Some galleries and dealers are still exuberant, but many are beginning to become pessimistic. An Italian dealer in Chinese art works and owner of Shangheye Gallery said: “this year has been good, I did Euro 800,000 of business this year, only in October we had absolutely no business at all.”
China’s art scene is heavily laced with gossip, exacerbated by art chat websites such as artbaba and heyshihui which spread rumours and facts intermittently. Some big name galleries in Beijing and Shanghai are allegedly closing, or their staff are looking for work elsewhere. Foreign buyers aren’t buying, or even worse, have bought paintings and aren’t paying their bills, partly due to the collapse of the Euro against China’s currency the RMB, one gallerist from a major gallery said on condition of anonymity.

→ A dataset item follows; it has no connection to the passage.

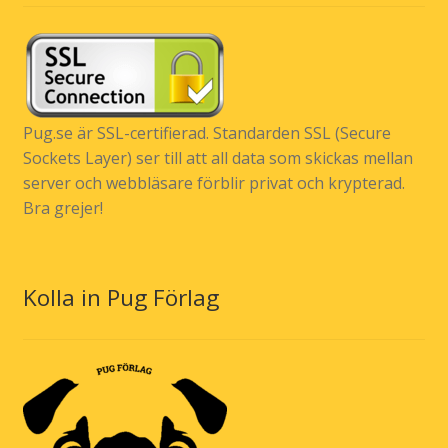
Pug.se är SSL-certifierad. Standarden SSL (Secure
Sockets Layer) ser till att all data som skickas mellan
server och webbläsare förblir privat och krypterad.
Bra grejer!
Kolla in Pug Förlag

In the land of hard facts Gallerie Michael Schultz has closed its Beijing location, planning to open a new space in Beijing’s Caochangdi district next year. Schlutz has ended his plan to open a gallery in New York. “Of course the situation on the art market has become worse, especially in Asia. But we are optimistic and keep in contact with collectors and museums ….I think that after a short period of mediation it will go on better again. Amazingly our business in Europe is going on quite well,” Schultz said. He plans a major show of Beuys works in Beijing in 2009.

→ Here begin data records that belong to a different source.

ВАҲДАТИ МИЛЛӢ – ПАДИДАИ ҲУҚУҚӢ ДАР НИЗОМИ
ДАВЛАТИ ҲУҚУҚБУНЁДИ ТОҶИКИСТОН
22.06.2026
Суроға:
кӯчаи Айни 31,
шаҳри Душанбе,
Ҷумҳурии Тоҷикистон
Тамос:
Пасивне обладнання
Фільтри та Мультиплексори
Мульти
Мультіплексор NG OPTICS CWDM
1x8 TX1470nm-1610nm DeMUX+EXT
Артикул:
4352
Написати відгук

Gallery Urs Meile, one of Beijing’s major galleries, shrugged off worries about sales. According to the gallery’s Nataline Colonnello recent works in the show by Wang Xingwei have been booked, or are not for sale. Early next year the gallery plans a shock art performance by the artist He Yunchang, already blinded by an earlier performance. He plans to “remove an important part of his body, and create an object. It might eventually kill him,” Colonnello said.

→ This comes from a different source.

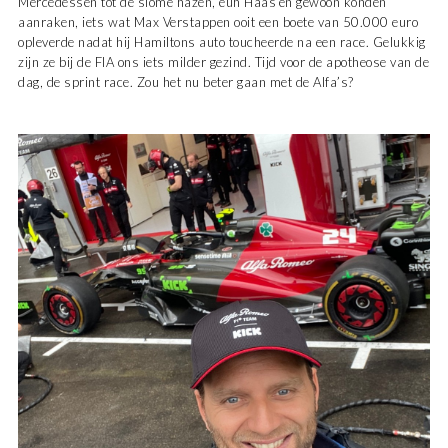
Mercedessen tot de slome hazen, euh Haas’en gewoon konden
aanraken, iets wat Max Verstappen ooit een boete van 50.000 euro
opleverde nadat hij Hamiltons auto toucheerde na een race. Gelukkig
zijn ze bij de FIA ons iets milder gezind. Tijd voor de apotheose van de
dag, de sprint race. Zou het nu beter gaan met de Alfa’s?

According to Fu Min, manager of the Korean owned Artside Gallery in Beijing, recent sales “are not as good as before.” But despite the downturn the gallery still sold several pieces in the USD 60,000 range from their recent show of the artist Oh Soufan. Pace Beijing has closed for redecoration.
The Ullens Center in Beijing has turned more to commercial sponsorship, with a large scale show sponsored and in collaboration with Dior. The artists, many of them China’s well known names, had their work intermingled with Dior’s collections. Some artists, such as Zhang Huan, created homage works to Dior, such as Zhang’s ash painting of the designer.
The mainstay of Shanghai’s art scene over the next two years will be the upcoming World Expo in 2010. Large government funds of more than $2 billion will be spent on “thousands of events,” according to the organizers. The recent huge scale Shanghai E Arts festival was seen as a precursor for this event, with large numbers of foreign artists being flown in and provided free accommodation in government dormitories, with even their own (free) beer hall being provided by the Chinese authorities. Artists are pitching projects, and some have already received commissions, such as Chinese artist Wang Xiaohui, who told the Art Newspaper she has secured the Shanghai Pavilion commission.